● Set problem
Return every line of the records below that contains the string "kern", matching case exactly.

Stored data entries
+-------+
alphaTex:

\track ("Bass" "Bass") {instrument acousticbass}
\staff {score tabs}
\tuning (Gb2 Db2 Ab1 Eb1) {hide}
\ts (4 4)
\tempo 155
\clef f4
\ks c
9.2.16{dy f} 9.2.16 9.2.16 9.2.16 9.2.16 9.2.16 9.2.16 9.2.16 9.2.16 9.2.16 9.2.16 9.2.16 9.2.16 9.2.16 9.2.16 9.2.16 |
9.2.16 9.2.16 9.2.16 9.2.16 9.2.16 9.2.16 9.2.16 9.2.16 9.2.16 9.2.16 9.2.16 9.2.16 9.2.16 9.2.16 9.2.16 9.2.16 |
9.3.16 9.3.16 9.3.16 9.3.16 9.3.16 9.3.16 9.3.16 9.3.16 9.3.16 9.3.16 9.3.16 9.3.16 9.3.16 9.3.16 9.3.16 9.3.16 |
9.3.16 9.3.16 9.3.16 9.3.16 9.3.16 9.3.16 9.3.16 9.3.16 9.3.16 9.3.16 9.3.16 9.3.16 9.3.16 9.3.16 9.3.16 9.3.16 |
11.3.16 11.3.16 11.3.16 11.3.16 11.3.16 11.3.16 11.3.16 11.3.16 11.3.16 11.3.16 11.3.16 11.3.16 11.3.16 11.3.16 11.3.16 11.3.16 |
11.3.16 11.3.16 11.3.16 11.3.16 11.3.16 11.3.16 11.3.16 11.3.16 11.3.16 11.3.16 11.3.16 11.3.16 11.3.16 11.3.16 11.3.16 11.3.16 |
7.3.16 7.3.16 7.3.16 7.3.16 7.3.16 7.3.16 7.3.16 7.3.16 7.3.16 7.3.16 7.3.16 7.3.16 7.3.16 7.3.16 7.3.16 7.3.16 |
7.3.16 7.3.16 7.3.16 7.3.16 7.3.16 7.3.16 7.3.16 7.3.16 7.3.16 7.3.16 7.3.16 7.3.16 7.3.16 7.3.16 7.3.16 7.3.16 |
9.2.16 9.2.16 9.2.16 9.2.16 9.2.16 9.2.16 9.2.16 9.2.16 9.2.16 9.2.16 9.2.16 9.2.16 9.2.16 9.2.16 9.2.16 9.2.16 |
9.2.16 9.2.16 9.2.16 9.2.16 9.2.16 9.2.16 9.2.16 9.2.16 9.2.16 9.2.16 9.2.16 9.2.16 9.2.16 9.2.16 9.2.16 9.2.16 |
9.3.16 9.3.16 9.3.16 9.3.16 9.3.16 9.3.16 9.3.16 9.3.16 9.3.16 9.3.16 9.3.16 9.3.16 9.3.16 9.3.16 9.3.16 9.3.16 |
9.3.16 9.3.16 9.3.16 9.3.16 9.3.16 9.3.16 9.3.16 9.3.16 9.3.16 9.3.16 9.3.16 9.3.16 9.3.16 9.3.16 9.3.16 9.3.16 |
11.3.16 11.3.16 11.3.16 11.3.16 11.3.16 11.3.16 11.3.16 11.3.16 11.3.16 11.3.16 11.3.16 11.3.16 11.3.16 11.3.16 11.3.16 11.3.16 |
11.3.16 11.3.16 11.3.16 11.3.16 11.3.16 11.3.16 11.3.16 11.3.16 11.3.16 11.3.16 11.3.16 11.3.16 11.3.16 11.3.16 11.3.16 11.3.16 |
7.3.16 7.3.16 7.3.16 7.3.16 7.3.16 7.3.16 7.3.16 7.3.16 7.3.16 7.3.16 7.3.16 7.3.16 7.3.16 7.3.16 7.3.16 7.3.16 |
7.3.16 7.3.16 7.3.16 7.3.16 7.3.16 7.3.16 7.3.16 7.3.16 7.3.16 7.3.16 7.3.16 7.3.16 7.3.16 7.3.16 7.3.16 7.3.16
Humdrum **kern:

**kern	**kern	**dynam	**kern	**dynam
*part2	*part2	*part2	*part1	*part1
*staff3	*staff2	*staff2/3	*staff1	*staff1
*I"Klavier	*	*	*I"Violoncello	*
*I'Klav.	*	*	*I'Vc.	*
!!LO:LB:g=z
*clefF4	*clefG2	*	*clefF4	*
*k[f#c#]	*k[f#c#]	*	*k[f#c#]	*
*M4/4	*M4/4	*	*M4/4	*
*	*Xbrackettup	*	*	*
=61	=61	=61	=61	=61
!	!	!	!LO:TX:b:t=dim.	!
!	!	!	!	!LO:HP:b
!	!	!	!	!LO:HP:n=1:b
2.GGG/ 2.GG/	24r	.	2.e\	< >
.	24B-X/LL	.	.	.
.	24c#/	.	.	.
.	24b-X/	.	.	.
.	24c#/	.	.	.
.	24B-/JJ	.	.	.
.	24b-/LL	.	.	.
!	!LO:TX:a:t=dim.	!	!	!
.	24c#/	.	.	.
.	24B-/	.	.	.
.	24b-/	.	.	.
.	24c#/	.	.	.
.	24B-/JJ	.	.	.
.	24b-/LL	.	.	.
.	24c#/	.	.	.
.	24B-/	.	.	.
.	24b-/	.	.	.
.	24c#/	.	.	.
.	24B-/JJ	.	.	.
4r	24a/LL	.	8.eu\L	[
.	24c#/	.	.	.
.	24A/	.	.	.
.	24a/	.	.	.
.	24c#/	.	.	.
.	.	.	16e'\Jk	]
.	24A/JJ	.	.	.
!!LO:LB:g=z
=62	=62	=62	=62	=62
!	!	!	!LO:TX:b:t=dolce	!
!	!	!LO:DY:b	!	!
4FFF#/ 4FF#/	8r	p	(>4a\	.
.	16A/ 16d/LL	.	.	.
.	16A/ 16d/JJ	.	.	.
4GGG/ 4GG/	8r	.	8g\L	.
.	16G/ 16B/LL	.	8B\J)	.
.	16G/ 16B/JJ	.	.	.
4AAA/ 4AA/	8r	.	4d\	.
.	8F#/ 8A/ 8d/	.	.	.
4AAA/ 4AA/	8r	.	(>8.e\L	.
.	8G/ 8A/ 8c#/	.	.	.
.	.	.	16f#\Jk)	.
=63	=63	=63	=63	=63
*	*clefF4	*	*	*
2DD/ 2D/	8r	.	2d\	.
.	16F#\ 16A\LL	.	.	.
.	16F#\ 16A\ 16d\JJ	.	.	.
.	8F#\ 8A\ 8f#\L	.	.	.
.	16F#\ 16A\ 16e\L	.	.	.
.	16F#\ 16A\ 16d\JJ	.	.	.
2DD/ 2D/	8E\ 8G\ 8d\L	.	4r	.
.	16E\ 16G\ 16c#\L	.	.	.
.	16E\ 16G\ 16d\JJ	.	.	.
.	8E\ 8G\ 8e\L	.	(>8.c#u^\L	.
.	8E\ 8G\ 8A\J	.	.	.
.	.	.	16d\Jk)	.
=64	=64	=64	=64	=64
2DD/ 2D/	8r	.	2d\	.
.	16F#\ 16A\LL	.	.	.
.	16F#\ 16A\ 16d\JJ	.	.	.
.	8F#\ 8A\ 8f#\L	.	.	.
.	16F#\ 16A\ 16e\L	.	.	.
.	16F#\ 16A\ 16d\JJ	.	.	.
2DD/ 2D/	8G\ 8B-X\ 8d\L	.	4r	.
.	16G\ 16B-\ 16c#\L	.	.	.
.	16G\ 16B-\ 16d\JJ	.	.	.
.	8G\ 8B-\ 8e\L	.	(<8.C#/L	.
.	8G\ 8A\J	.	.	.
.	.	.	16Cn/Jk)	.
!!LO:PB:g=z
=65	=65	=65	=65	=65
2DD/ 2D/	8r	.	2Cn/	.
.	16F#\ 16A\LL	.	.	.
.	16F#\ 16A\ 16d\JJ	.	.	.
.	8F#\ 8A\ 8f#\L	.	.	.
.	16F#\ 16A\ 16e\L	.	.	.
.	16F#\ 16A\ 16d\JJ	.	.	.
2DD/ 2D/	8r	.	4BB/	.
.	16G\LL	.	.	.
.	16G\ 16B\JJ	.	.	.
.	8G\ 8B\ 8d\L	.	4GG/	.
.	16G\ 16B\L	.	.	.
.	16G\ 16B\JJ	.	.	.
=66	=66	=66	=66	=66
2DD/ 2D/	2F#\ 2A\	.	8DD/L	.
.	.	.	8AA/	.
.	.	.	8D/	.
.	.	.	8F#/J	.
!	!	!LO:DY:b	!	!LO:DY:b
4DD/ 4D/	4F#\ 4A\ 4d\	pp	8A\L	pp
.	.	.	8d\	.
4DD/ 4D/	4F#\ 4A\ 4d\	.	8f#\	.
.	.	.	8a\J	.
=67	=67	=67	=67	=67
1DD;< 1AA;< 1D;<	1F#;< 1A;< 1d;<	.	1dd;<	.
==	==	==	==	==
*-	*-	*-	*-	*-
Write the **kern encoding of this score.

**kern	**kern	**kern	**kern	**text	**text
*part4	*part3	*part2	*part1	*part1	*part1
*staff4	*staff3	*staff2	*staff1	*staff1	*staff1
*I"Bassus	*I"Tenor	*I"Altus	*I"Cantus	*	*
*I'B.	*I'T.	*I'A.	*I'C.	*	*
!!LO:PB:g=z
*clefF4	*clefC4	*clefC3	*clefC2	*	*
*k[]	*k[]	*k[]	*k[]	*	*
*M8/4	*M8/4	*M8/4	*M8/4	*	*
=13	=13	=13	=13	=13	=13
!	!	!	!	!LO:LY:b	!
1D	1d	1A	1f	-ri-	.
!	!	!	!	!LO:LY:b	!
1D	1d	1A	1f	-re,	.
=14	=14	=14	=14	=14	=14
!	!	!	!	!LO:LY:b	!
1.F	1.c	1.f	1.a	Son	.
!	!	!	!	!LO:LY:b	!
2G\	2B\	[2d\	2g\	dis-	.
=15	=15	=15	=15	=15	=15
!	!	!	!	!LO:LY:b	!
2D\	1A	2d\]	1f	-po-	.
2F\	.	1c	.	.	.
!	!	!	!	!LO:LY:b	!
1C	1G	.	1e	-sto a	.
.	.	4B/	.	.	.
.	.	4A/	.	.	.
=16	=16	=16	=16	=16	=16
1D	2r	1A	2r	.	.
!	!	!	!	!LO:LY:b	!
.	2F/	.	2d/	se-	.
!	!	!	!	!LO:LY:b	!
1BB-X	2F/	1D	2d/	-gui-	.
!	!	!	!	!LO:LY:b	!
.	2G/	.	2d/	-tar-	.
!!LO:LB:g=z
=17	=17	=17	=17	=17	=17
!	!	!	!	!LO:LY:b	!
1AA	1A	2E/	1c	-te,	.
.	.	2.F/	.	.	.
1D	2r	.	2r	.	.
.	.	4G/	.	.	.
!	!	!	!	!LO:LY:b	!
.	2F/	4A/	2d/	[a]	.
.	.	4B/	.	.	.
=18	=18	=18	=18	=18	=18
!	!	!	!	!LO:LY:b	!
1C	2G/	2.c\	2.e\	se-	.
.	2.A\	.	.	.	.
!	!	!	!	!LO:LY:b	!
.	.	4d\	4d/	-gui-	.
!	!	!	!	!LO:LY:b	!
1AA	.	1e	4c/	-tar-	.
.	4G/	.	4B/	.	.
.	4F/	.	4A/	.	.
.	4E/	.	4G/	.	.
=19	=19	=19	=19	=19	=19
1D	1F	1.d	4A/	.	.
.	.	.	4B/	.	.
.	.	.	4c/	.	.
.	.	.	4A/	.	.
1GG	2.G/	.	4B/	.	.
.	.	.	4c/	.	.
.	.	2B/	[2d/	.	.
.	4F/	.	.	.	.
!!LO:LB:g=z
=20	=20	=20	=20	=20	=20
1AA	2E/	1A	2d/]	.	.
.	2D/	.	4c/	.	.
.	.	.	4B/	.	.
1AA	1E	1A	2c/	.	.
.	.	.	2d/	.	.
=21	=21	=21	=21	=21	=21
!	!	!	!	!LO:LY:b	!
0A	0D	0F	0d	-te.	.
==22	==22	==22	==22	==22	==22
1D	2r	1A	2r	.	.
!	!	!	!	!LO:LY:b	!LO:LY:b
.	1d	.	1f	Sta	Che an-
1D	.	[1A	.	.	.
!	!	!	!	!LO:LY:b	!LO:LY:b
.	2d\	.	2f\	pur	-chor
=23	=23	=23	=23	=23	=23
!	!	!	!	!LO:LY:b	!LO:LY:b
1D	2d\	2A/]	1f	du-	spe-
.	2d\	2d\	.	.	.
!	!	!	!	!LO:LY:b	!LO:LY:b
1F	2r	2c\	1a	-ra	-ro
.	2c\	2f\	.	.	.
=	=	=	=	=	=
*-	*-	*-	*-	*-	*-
+-------+
● Expected output
Humdrum **kern:
**kern	**kern	**dynam	**kern	**dynam
Write the **kern encoding of this score.
**kern	**kern	**kern	**kern	**text	**text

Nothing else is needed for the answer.